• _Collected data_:
┌────────
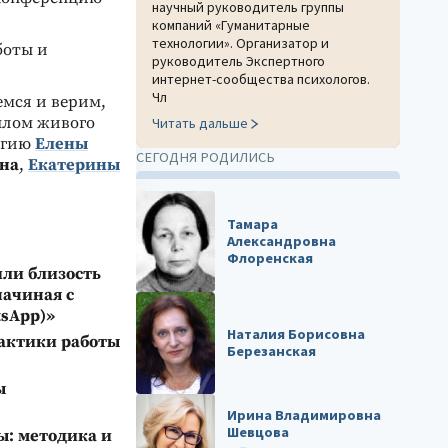
научный руководитель группы
компаний «Гуманитарные
технологии». Организатор и
боты и
руководитель Экспертного
интернет-сообщества психологов.
Чл
емся и верим,
еплом живого
Читать дальше
ергию
Елены
СЕГОДНЯ РОДИЛИСЬ
на
,
Екатерины
Тамара
Александровна
Флоренская
или близость
начиная с
sApp
)»
Наталия Борисовна
Тактики работы
Березанская
ы
Ирина Владимировна
Шевцова
ы: методика и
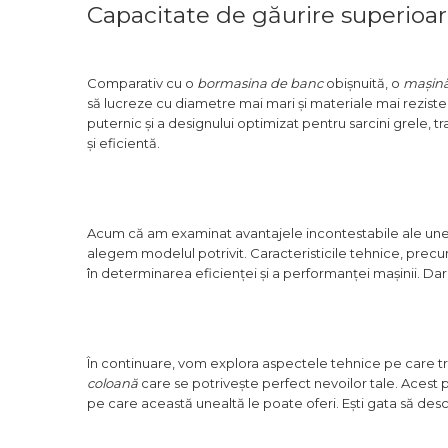
Cheie & Adaptor
Capacitate de găurire superioa
Dinamometric
Carucior Scule
Echipamente de Siguranta
Comparativ cu o
bormasina de banc
obișnuită, o
mașină
Auto
să lucreze cu diametre mai mari și materiale mai reziste
puternic și a designului optimizat pentru sarcini grele, 
Stetoscop Auto
și eficientă.
Tester Compresie Auto
Truse reparatii anvelope
Dispozitiv Aerisire &
Acum că am examinat avantajele incontestabile ale un
Schimbare Lichid Frana
alegem modelul potrivit. Caracteristicile tehnice, precu
în determinarea eficienței și a performanței mașinii. Dar
Chingi Auto & Coarde
Elastice
Intretinere & Cosmetica
auto
În continuare, vom explora aspectele tehnice pe care tre
Scule pentru coloana de
coloană
care se potrivește perfect nevoilor tale. Acest 
esapament
pe care această unealtă le poate oferi. Ești gata să desc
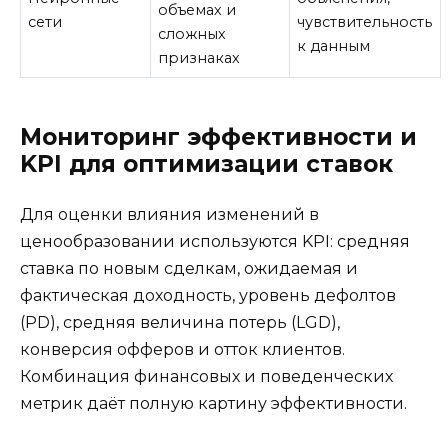
объемах и
сети
чувствительность
сложных
к данным
признаках
Мониторинг эффективности и
KPI для оптимизации ставок
Для оценки влияния изменений в
ценообразовании используются KPI: средняя
ставка по новым сделкам, ожидаемая и
фактическая доходность, уровень дефолтов
(PD), средняя величина потерь (LGD),
конверсия офферов и отток клиентов.
Комбинация финансовых и поведенческих
метрик даёт полную картину эффективности.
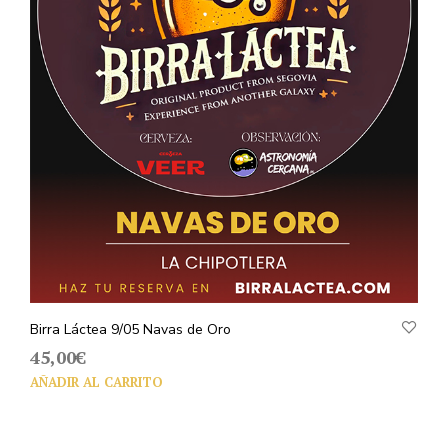
Birra Láctea 9/05 Navas de Oro
45,00
€
AÑADIR AL CARRITO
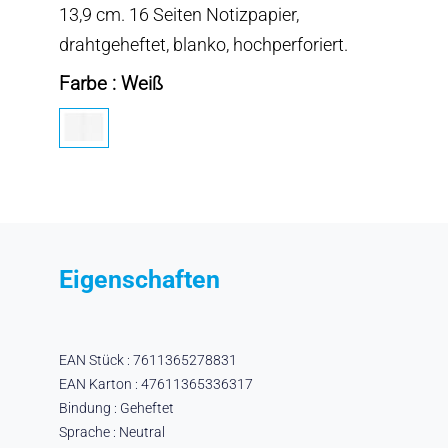
13,9 cm. 16 Seiten Notizpapier,
drahtgeheftet, blanko, hochperforiert.
Farbe : Weiß
Eigenschaften
EAN Stück : 7611365278831
EAN Karton : 47611365336317
Bindung : Geheftet
Sprache : Neutral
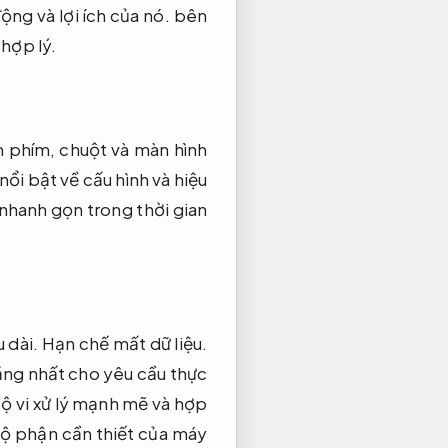
ộng và lợi ích của nó. bên
 hợp lý.
n phím, chuột và màn hình
ổi bật về cấu hình và hiệu
 nhanh gọn trong thời gian
u dài.
Hạn chế mất dữ liệu.
ăng nhất cho yêu cầu thực
ộ vi xử lý mạnh mẽ và hợp
bộ phận cần thiết của máy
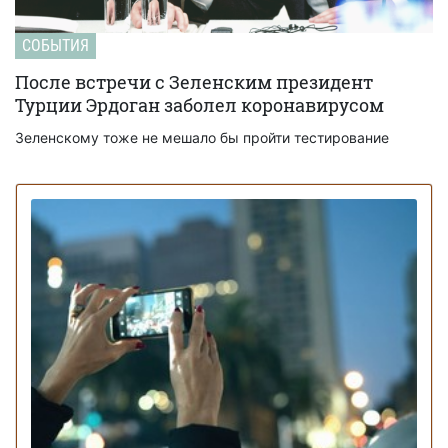
СОБЫТИЯ
После встречи с Зеленским президент
Турции Эрдоган заболел коронавирусом
Зеленскому тоже не мешало бы пройти тестирование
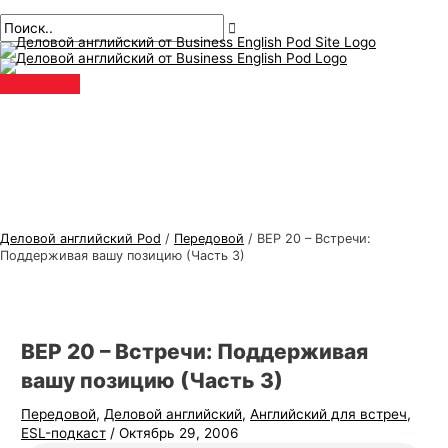
Главное
перейти
Навигация
Введите
Имя*
Электронная
Т
И
меню
к
по
здесь..
почта*
е
с
содержанию
публикациям
м
к
ы
а
д
т
е
ь
л
:
о
в
Деловой английский Pod
/
Передовой
/
BEP 20 – Встречи:
о
Поддерживая вашу позицию (Часть 3)
г
о
а
BEP 20 – Встречи: Поддерживая
н
вашу позицию (Часть 3)
г
Передовой
,
Деловой английский
,
Английский для встреч
,
л
ESL-подкаст
/
Октябрь 29, 2006
и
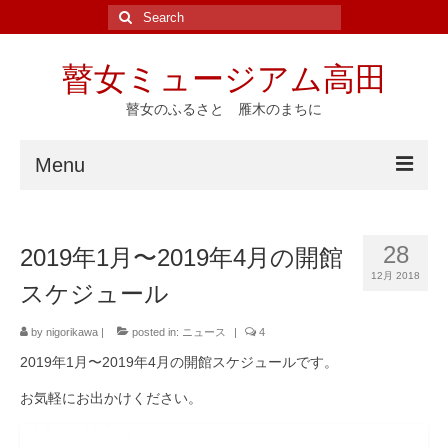
Search
for:
瞽女ミュージアム高田
瞽女のふるさと 雁木のまちに
Menu
ホーム
28
2019年1月〜2019年4月の開館
ニュース
12月 2018
スケジュール
イベント
by
nigorikawa
|
posted in:
ニュース
|
4
瞽女ゆかりの地
2019年1月〜2019年4月の開館スケジュールです。
斎藤真一
お気軽にお出かけください。
瞽女の研究と資料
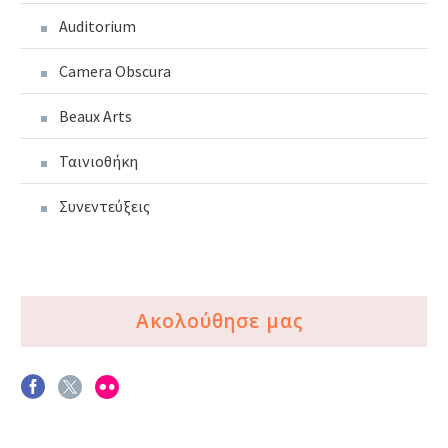
Auditorium
Camera Obscura
Beaux Arts
Ταινιοθήκη
Συνεντεύξεις
Ακολούθησε μας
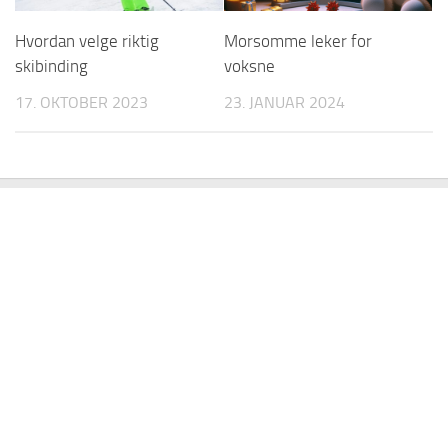
Hvordan velge riktig
Morsomme leker for
skibinding
voksne
17. OKTOBER 2023
23. JANUAR 2024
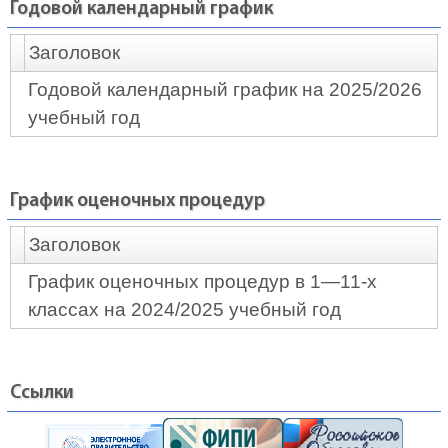
Годовой календарный график
Заголовок
Годовой календарный график на 2025/2026
учебный год
График оценочных процедур
Заголовок
График оценочных процедур в 1—11-х
классах на 2024/2025 учебный год
Ссылки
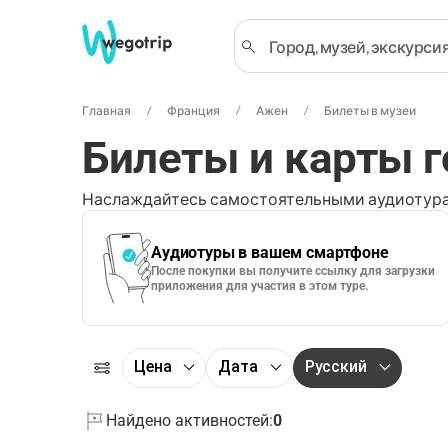
Главная
Франция
Ажен
Билеты в музеи
Билеты и карты г
Наслаждайтесь самостоятельными аудиотура
Аудиотуры в вашем смартфоне
После покупки вы получите ссылку для загрузки
приложения для участия в этом туре.
Цена
Дата
Русский
Найдено активностей:
0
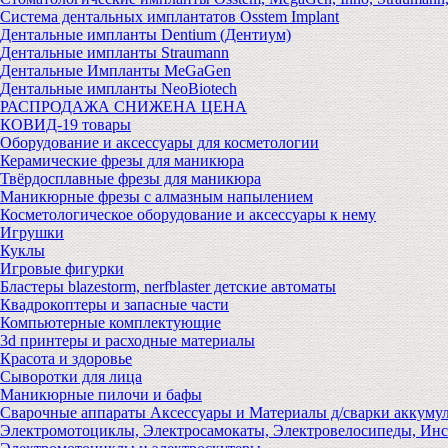
Система дентальных имплантатов Osstem Implant
Дентальные импланты Dentium (Дентиум)
Дентальные импланты Straumann
Дентальные Импланты MeGaGen
Дентальные импланты NeoBiotech
РАСПРОДАЖА СНИЖЕНА ЦЕНА
КОВИД-19 товары
Оборудование и аксессуары для косметологии
Керамические фрезы для маникюра
Твёрдосплавные фрезы для маникюра
Маникюрные фрезы с алмазным напылением
Косметологическое оборудование и аксессуары к нему
Игрушки
Куклы
Игровые фигурки
Бластеры blazestorm, nerfblaster детские автоматы
Квадрокоптеры и запасные части
Компьютерные комплектующие
3d принтеры и расходные материалы
Красота и здоровье
Сыворотки для лица
Маникюрные пилочи и бафы
Сварочные аппараты Аксессуары и Материалы д/сварки аккуму
Электромотоциклы, Электросамокаты, Электровелосипеды, Ин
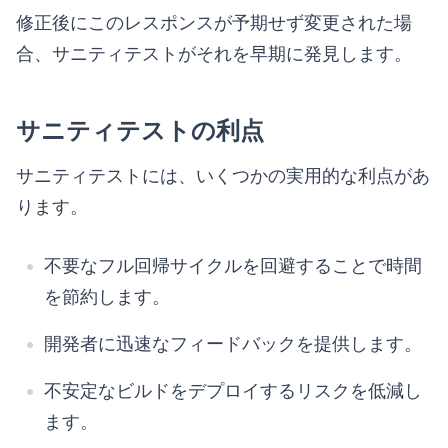
修正後にこのレスポンスが予期せず変更された場
合、サニティテストがそれを早期に発見します。
サニティテストの利点
サニティテストには、いくつかの実用的な利点があ
ります。
不要なフル回帰サイクルを回避することで時間
を節約します。
開発者に迅速なフィードバックを提供します。
不安定なビルドをデプロイするリスクを低減し
ます。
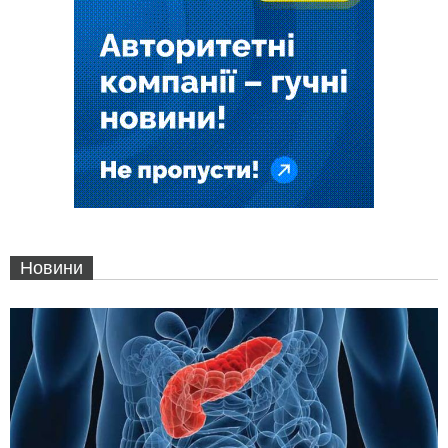
Новини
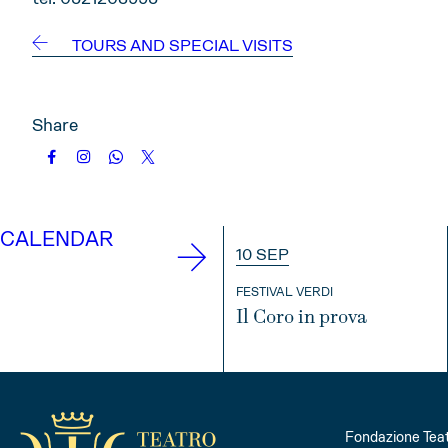
TOURS AND SPECIAL VISITS
Share
CALENDAR
10 SEP
FESTIVAL VERDI
Il Coro in prova
INFO
Fondazione Teat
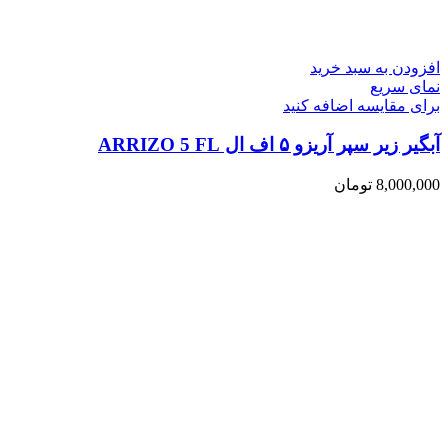
افزودن به سبد خرید
نمای سریع
برای مقایسه اضافه کنید
آبگیر زیر سپر آریزو ۵ اف ال ARRIZO 5 FL
8,000,000
تومان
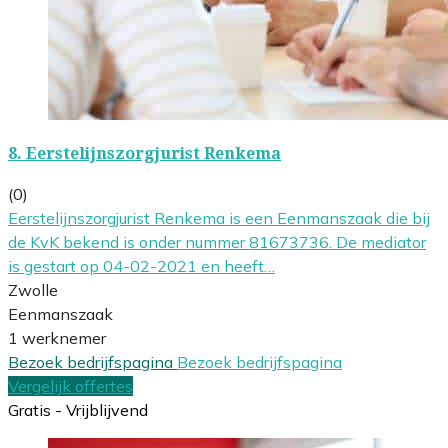
8.
Eerstelijnszorgjurist Renkema
(0)
Eerstelijnszorgjurist Renkema is een Eenmanszaak die bij
de KvK bekend is onder nummer 81673736. De mediator
is gestart op 04-02-2021 en heeft…
Zwolle
Eenmanszaak
1 werknemer
Bezoek bedrijfspagina
Bezoek bedrijfspagina
Vergelijk offertes
Gratis - Vrijblijvend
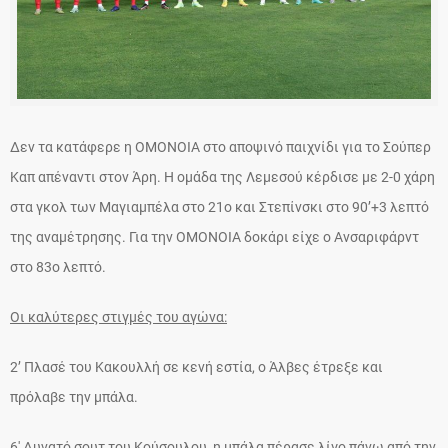
Δεν τα κατάφερε η ΟΜΟΝΟΙΑ στο αποψινό παιχνίδι για το Σούπερ
Καπ απέναντι στον Άρη. Η ομάδα της Λεμεσού κέρδισε με 2-0 χάρη
στα γκολ των Μαγιαμπέλα στο 21ο και Στεπίνσκι στο 90’+3 λεπτό
της αναμέτρησης. Για την ΟΜΟΝΟΙΑ δοκάρι είχε ο Ανσαριφάρντ
στο 83ο λεπτό.
Οι καλύτερες στιγμές του αγώνα:
2’ Πλασέ του Κακουλλή σε κενή εστία, ο Άλβες έτρεξε και
πρόλαβε την μπάλα.
6′ Δυνατό σουτ του Κούσουλου, η μπάλα πέρασε λίγο πάνω από την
└────────
• _REQUIREMENT_: Please retype the records above exactly, excluding every picture.

• _SOLUTION FOR THIS PROBLEM_:
научный руководитель группы
компаний «Гуманитарные
технологии». Организатор и
боты и
руководитель Экспертного
интернет-сообщества психологов.
Чл
емся и верим,
еплом живого
Читать дальше
ергию
Елены
СЕГОДНЯ РОДИЛИСЬ
на
,
Екатерины
Тамара
Александровна
Флоренская
или близость
начиная с
sApp
)»
Наталия Борисовна
Тактики работы
Березанская
ы
Ирина Владимировна
Шевцова
ы: методика и
Cheie & Adaptor
Capacitate de găurire superioa
Dinamometric
Carucior Scule
Echipamente de Siguranta
Comparativ cu o
bormasina de banc
obișnuită, o
mașină
Auto
să lucreze cu diametre mai mari și materiale mai reziste
puternic și a designului optimizat pentru sarcini grele, 
Stetoscop Auto
și eficientă.
Tester Compresie Auto
Truse reparatii anvelope
Dispozitiv Aerisire &
Acum că am examinat avantajele incontestabile ale un
Schimbare Lichid Frana
alegem modelul potrivit. Caracteristicile tehnice, precu
în determinarea eficienței și a performanței mașinii. Dar
Chingi Auto & Coarde
Elastice
Intretinere & Cosmetica
auto
În continuare, vom explora aspectele tehnice pe care tre
Scule pentru coloana de
coloană
care se potrivește perfect nevoilor tale. Acest 
esapament
pe care această unealtă le poate oferi. Ești gata să desc
объемах и
сети
чувствительность
сложных
к данным
признаках
Мониторинг эффективности и
KPI для оптимизации ставок
Для оценки влияния изменений в
ценообразовании используются KPI: средняя
ставка по новым сделкам, ожидаемая и
фактическая доходность, уровень дефолтов
(PD), средняя величина потерь (LGD),
конверсия офферов и отток клиентов.
Комбинация финансовых и поведенческих
метрик даёт полную картину эффективности.
Birra Láctea 9/05 Navas de Oro
45,00
€
AÑADIR AL CARRITO
13,9 cm. 16 Seiten Notizpapier,
drahtgeheftet, blanko, hochperforiert.
Farbe : Weiß
Eigenschaften
EAN Stück : 7611365278831
EAN Karton : 47611365336317
Bindung : Geheftet
Sprache : Neutral
ộng và lợi ích của nó. bên
 hợp lý.
n phím, chuột và màn hình
ổi bật về cấu hình và hiệu
 nhanh gọn trong thời gian
u dài.
Hạn chế mất dữ liệu.
ăng nhất cho yêu cầu thực
ộ vi xử lý mạnh mẽ và hợp
bộ phận cần thiết của máy
СОБЫТИЯ
После встречи с Зеленским президент
Турции Эрдоган заболел коронавирусом
Зеленскому тоже не мешало бы пройти тестирование
Главное
перейти
Навигация
Введите
Имя*
Электронная
Т
И
меню
к
по
здесь..
почта*
е
с
содержанию
публикациям
м
к
ы
а
д
т
е
ь
л
:
о
в
Деловой английский Pod
/
Передовой
/
BEP 20 – Встречи:
о
Поддерживая вашу позицию (Часть 3)
г
о
а
BEP 20 – Встречи: Поддерживая
н
вашу позицию (Часть 3)
г
Передовой
,
Деловой английский
,
Английский для встреч
,
л
ESL-подкаст
/
Октябрь 29, 2006
и
Search
for:
瞽女ミュージアム高田
瞽女のふるさと 雁木のまちに
Menu
ホーム
28
2019年1月〜2019年4月の開館
ニュース
12月 2018
スケジュール
イベント
by
nigorikawa
|
posted in:
ニュース
|
4
瞽女ゆかりの地
2019年1月〜2019年4月の開館スケジュールです。
斎藤真一
お気軽にお出かけください。
瞽女の研究と資料
Auditorium
Camera Obscura
Beaux Arts
Ταινιοθήκη
Συνεντεύξεις
Ακολούθησε μας
Hvordan velge riktig
Morsomme leker for
skibinding
voksne
17. OKTOBER 2023
23. JANUAR 2024
Годовой календарный график
Заголовок
Годовой календарный график на 2025/2026
учебный год
График оценочных процедур
Заголовок
График оценочных процедур в 1—11-х
классах на 2024/2025 учебный год
Ссылки
Главная
Франция
Ажен
Билеты в музеи
Билеты и карты г
Наслаждайтесь самостоятельными аудиотура
Аудиотуры в вашем смартфоне
После покупки вы получите ссылку для загрузки
приложения для участия в этом туре.
Цена
Дата
Русский
Найдено активностей:
0
Система дентальных имплантатов Osstem Implant
Дентальные импланты Dentium (Дентиум)
Дентальные импланты Straumann
Дентальные Импланты MeGaGen
Дентальные импланты NeoBiotech
РАСПРОДАЖА СНИЖЕНА ЦЕНА
КОВИД-19 товары
Оборудование и аксессуары для косметологии
Керамические фрезы для маникюра
Твёрдосплавные фрезы для маникюра
Маникюрные фрезы с алмазным напылением
Косметологическое оборудование и аксессуары к нему
Игрушки
Куклы
Игровые фигурки
Бластеры blazestorm, nerfblaster детские автоматы
Квадрокоптеры и запасные части
Компьютерные комплектующие
3d принтеры и расходные материалы
Красота и здоровье
Сыворотки для лица
Маникюрные пилочи и бафы
Сварочные аппараты Аксессуары и Материалы д/сварки аккуму
Электромотоциклы, Электросамокаты, Электровелосипеды, Ин
修正後にこのレスポンスが予期せず変更された場
合、サニティテストがそれを早期に発見します。
サニティテストの利点
サニティテストには、いくつかの実用的な利点があ
ります。
不要なフル回帰サイクルを回避することで時間
を節約します。
開発者に迅速なフィードバックを提供します。
不安定なビルドをデプロイするリスクを低減し
ます。
Новини
TOURS AND SPECIAL VISITS
Share
CALENDAR
10 SEP
FESTIVAL VERDI
Il Coro in prova
INFO
Fondazione Teat
افزودن به سبد خرید
نمای سریع
برای مقایسه اضافه کنید
آبگیر زیر سپر آریزو ۵ اف ال ARRIZO 5 FL
8,000,000
تومان
8.
Eerstelijnszorgjurist Renkema
(0)
Eerstelijnszorgjurist Renkema is een Eenmanszaak die bij
de KvK bekend is onder nummer 81673736. De mediator
is gestart op 04-02-2021 en heeft…
Zwolle
Eenmanszaak
1 werknemer
Bezoek bedrijfspagina
Bezoek bedrijfspagina
Vergelijk offertes
Gratis - Vrijblijvend
Δεν τα κατάφερε η ΟΜΟΝΟΙΑ στο αποψινό παιχνίδι για το Σούπερ
Καπ απέναντι στον Άρη. Η ομάδα της Λεμεσού κέρδισε με 2-0 χάρη
στα γκολ των Μαγιαμπέλα στο 21ο και Στεπίνσκι στο 90’+3 λεπτό
της αναμέτρησης. Για την ΟΜΟΝΟΙΑ δοκάρι είχε ο Ανσαριφάρντ
στο 83ο λεπτό.
Οι καλύτερες στιγμές του αγώνα:
2’ Πλασέ του Κακουλλή σε κενή εστία, ο Άλβες έτρεξε και
πρόλαβε την μπάλα.
6′ Δυνατό σουτ του Κούσουλου, η μπάλα πέρασε λίγο πάνω από την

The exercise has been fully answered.